Dataset excerpts
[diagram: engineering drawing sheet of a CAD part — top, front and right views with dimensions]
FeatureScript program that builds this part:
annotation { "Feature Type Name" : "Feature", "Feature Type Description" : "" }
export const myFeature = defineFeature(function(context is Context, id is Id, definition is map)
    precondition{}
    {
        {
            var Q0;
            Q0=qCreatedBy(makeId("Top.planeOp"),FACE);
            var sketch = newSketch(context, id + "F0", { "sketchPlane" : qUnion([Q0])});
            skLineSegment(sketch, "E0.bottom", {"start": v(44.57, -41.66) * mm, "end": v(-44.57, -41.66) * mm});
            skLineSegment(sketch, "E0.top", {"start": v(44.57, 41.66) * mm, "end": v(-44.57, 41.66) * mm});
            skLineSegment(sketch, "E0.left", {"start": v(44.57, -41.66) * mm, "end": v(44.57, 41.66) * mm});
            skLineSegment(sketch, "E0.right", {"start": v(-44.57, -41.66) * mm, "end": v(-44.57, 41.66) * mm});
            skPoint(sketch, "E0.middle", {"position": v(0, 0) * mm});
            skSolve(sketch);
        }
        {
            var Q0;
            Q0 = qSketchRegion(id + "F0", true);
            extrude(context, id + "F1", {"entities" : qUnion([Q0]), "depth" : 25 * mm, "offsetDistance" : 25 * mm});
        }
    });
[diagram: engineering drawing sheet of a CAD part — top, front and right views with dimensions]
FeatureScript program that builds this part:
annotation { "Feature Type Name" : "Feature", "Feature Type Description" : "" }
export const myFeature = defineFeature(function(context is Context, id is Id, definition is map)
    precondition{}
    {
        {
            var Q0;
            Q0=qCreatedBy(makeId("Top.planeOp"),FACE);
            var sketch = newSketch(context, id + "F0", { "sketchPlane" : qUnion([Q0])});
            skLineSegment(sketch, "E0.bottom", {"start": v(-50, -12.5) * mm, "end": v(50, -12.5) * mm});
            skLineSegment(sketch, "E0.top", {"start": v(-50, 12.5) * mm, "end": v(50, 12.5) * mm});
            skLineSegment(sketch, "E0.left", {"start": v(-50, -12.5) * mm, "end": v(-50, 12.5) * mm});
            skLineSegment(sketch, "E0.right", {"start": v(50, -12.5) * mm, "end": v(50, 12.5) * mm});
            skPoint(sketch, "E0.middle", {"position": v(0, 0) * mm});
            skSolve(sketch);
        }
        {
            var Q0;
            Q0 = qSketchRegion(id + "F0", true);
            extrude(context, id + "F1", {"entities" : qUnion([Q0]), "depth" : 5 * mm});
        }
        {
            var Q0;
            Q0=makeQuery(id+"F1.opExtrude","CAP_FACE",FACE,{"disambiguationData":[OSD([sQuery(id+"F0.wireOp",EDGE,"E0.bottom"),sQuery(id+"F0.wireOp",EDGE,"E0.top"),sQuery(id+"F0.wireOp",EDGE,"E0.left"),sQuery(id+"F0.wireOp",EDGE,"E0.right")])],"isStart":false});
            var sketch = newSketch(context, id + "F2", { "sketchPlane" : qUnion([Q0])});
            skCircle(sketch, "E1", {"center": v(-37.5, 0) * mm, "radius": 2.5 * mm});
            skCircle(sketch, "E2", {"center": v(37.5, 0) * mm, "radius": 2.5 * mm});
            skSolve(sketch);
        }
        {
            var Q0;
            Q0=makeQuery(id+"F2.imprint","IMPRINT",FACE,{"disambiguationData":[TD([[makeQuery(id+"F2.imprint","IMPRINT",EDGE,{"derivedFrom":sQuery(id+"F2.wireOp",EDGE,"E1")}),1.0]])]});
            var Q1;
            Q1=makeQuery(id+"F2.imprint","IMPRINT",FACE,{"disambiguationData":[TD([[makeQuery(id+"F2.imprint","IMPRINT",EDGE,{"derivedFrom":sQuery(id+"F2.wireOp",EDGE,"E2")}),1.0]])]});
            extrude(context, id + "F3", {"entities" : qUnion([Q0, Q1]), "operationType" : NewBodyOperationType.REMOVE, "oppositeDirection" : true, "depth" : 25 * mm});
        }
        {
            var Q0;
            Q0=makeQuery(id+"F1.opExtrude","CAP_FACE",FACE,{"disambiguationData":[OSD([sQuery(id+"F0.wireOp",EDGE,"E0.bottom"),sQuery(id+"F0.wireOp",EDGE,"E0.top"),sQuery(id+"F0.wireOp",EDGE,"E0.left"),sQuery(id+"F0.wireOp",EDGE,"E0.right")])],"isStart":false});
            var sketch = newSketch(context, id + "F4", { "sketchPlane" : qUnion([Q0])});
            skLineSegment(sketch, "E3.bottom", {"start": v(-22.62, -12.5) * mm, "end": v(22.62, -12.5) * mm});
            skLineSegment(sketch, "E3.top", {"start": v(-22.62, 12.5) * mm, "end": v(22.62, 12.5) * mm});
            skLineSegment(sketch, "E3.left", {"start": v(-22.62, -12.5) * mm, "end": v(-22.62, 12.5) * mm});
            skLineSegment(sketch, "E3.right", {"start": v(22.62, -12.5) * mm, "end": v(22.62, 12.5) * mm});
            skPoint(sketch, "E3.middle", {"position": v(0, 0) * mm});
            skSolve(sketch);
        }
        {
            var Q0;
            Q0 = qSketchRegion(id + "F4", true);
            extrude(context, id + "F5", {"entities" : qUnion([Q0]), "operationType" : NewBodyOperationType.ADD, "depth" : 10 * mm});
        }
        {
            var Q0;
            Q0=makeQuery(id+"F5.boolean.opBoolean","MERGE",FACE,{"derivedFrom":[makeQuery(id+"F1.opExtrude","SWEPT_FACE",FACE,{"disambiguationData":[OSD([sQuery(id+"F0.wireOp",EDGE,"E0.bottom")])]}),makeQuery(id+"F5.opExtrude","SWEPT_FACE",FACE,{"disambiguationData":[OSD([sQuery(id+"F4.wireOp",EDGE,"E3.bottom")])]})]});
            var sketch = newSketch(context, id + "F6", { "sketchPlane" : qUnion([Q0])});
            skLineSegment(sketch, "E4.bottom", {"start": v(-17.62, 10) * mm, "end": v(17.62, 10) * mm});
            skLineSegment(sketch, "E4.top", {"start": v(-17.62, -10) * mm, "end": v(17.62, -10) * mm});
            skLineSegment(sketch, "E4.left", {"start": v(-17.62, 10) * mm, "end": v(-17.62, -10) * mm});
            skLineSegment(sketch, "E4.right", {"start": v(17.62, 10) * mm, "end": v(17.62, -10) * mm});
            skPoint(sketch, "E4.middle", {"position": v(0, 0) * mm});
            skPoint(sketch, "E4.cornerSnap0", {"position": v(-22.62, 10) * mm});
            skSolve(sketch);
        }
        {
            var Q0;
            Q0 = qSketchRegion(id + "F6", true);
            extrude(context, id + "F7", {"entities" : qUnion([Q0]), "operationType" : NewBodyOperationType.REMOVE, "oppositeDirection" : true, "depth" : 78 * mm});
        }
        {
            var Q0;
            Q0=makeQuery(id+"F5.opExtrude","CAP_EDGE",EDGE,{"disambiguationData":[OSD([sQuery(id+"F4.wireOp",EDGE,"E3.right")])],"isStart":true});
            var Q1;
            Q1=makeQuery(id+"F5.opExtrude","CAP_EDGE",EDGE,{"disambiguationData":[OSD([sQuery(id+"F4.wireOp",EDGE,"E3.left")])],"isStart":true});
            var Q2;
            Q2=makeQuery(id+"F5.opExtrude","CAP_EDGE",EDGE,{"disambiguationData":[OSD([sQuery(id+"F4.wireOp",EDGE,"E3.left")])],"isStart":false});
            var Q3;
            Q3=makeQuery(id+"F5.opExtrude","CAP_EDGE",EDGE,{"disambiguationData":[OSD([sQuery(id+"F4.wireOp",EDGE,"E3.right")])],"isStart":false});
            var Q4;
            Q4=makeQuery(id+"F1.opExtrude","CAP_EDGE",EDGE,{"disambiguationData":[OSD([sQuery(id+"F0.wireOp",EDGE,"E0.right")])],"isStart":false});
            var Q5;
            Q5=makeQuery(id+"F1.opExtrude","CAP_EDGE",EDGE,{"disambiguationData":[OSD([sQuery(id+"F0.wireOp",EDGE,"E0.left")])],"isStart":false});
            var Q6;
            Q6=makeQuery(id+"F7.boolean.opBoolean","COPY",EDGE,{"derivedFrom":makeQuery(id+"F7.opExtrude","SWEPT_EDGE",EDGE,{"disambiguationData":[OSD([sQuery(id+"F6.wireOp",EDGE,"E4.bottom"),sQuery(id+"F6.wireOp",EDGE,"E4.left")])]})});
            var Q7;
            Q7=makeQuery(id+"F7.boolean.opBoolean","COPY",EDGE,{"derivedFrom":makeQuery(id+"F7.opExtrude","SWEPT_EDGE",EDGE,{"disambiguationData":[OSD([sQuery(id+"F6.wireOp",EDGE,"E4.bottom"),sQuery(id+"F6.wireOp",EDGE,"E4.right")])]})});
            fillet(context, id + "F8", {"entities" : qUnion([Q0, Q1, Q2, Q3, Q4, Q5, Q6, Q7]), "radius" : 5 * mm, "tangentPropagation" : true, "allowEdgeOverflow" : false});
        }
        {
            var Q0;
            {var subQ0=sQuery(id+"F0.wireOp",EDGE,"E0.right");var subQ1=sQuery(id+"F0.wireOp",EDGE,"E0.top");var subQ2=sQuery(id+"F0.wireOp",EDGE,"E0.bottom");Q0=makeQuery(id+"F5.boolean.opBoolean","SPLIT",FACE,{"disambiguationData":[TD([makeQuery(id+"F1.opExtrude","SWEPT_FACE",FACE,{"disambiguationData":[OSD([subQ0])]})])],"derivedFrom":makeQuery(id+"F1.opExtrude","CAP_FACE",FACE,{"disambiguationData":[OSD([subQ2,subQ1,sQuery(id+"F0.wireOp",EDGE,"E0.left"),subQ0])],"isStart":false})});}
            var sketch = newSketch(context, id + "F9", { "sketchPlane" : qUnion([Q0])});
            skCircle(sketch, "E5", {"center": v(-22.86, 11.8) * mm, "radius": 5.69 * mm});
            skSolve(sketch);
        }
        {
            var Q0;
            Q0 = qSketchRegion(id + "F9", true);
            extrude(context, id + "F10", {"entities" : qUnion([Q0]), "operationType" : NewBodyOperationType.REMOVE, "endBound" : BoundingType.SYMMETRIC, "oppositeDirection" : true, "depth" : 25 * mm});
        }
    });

#### Instructions to follow
Collect every line above that contains the string "qSketchRegion", and copy each one out in full.

#### Complete output
            Q0 = qSketchRegion(id + "F0", true);
            Q0 = qSketchRegion(id + "F0", true);
            Q0 = qSketchRegion(id + "F4", true);
            Q0 = qSketchRegion(id + "F6", true);
            Q0 = qSketchRegion(id + "F9", true);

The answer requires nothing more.